评估物联网中机器学习驱动的入侵检测系统：性能和能耗

在网络安全领域，基于机器学习（ML）的入侵检测系统（IDS）的集成代表了一个重大的飞跃，特别是在物联网（IoT）和软件定义网络（SDN）领域。这种基于机器学习的入侵检测对于改善安全基础设施至关重要，它们在物联网系统中的重要性越来越明显。然而，尽管基于机器学习的IDS发展迅速，但在理解它们对资源受限物联网设备中关键性能指标（例如CPU负载、能耗和CPU使用率）的影响方面仍存在差距。这在涉及实时网络威胁的场景中尤其重要，这些威胁挑战了公共/专用网络中的物联网设备。为了解决这一差距，本文提出了一项实证研究，评估了在没有和存在实时网络威胁的情况下，最先进的基于ml的ids对CPU使用率、能耗和CPU负载等性能指标的影响，并特别关注了它们在物联网基础设施边缘的部署。我们还结合SDN来评估有SDN和没有SDN的基于ml的ids的比较性能。为此，我们将重点关注SDN的集中控制和动态资源管理对物联网系统性能指标的影响。最后，我们使用方差分析（ANOVA）分析的统计分析来分析我们的发现。我们的研究结果表明，与基于dl的IDS相比，传统的基于ml的IDS在有或没有SDN架构的边缘网关上实施时，会显著影响针对网络威胁的性能指标。此外，我们还观察到，在边缘实时网络威胁场景中，能耗、CPU使用率和CPU负载大幅增加，这突显了这些系统的资源密集型性质。这项研究填补了现有的知识空白，并为物联网系统边缘网关中基于ml的IDS的操作动态提供了重要见解。

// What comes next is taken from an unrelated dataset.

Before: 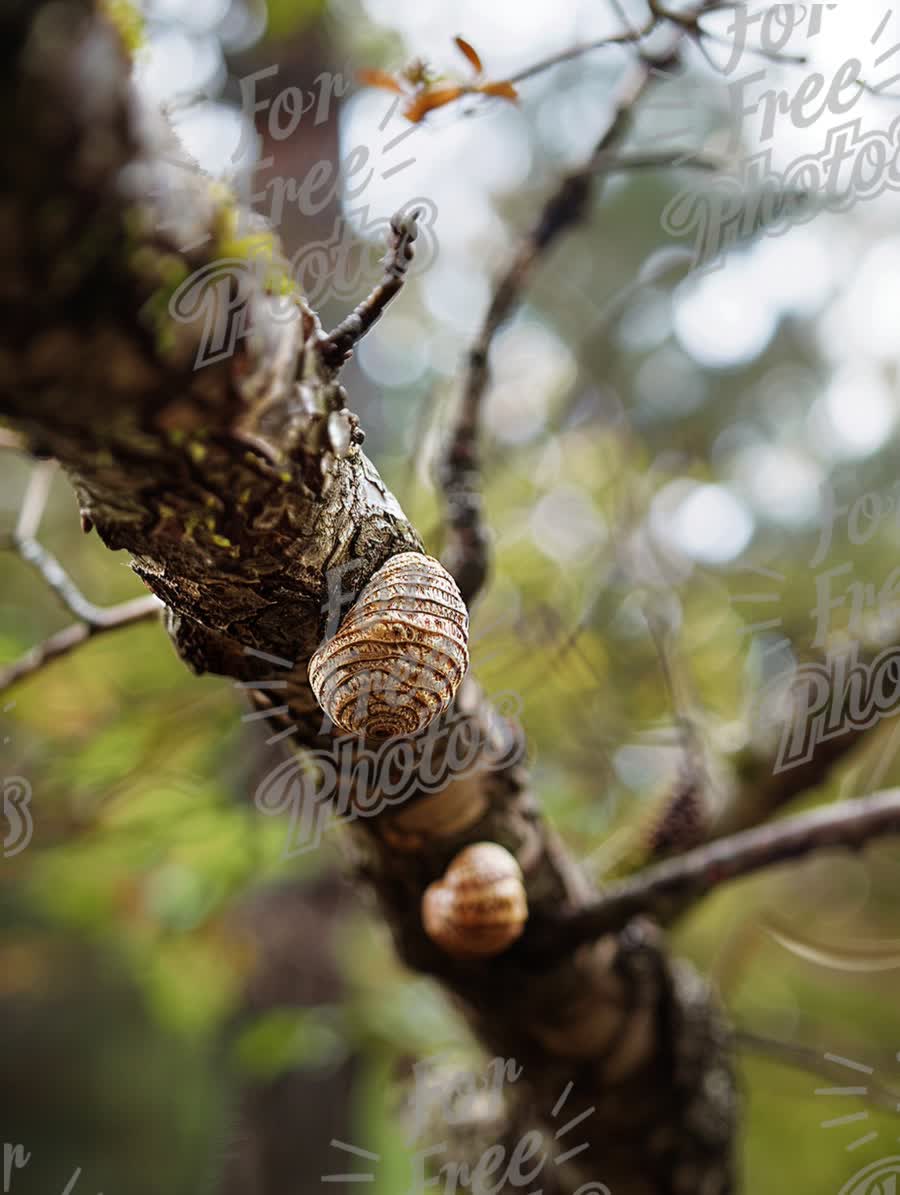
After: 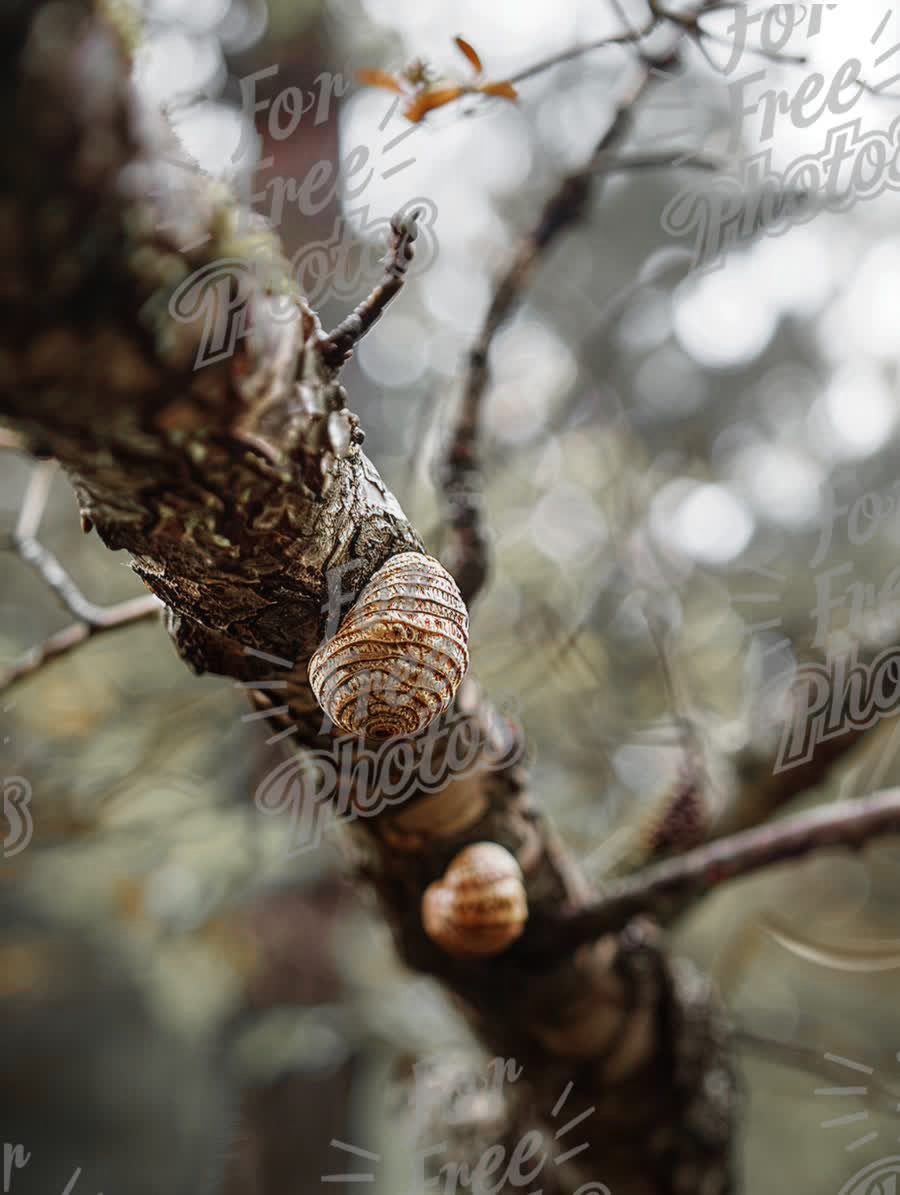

本文章由计算机程序翻译，如有差异，请以英文原文为准。

求助全文

约1分钟内获得全文求助全文

来源期刊

Computers & Industrial Engineering 工程技术-工程：工业

CiteScore

12.70

自引率

12.70%

发文量

794

审稿时长

10.6 months

期刊介绍： Computers & Industrial Engineering (CAIE) is dedicated to researchers, educators, and practitioners in industrial engineering and related fields. Pioneering the integration of computers in research, education, and practice, industrial engineering has evolved to make computers and electronic communication integral to its domain. CAIE publishes original contributions focusing on the development of novel computerized methodologies to address industrial engineering problems. It also highlights the applications of these methodologies to issues within the broader industrial engineering and associated communities. The journal actively encourages submissions that push the boundaries of fundamental theories and concepts in industrial engineering techniques.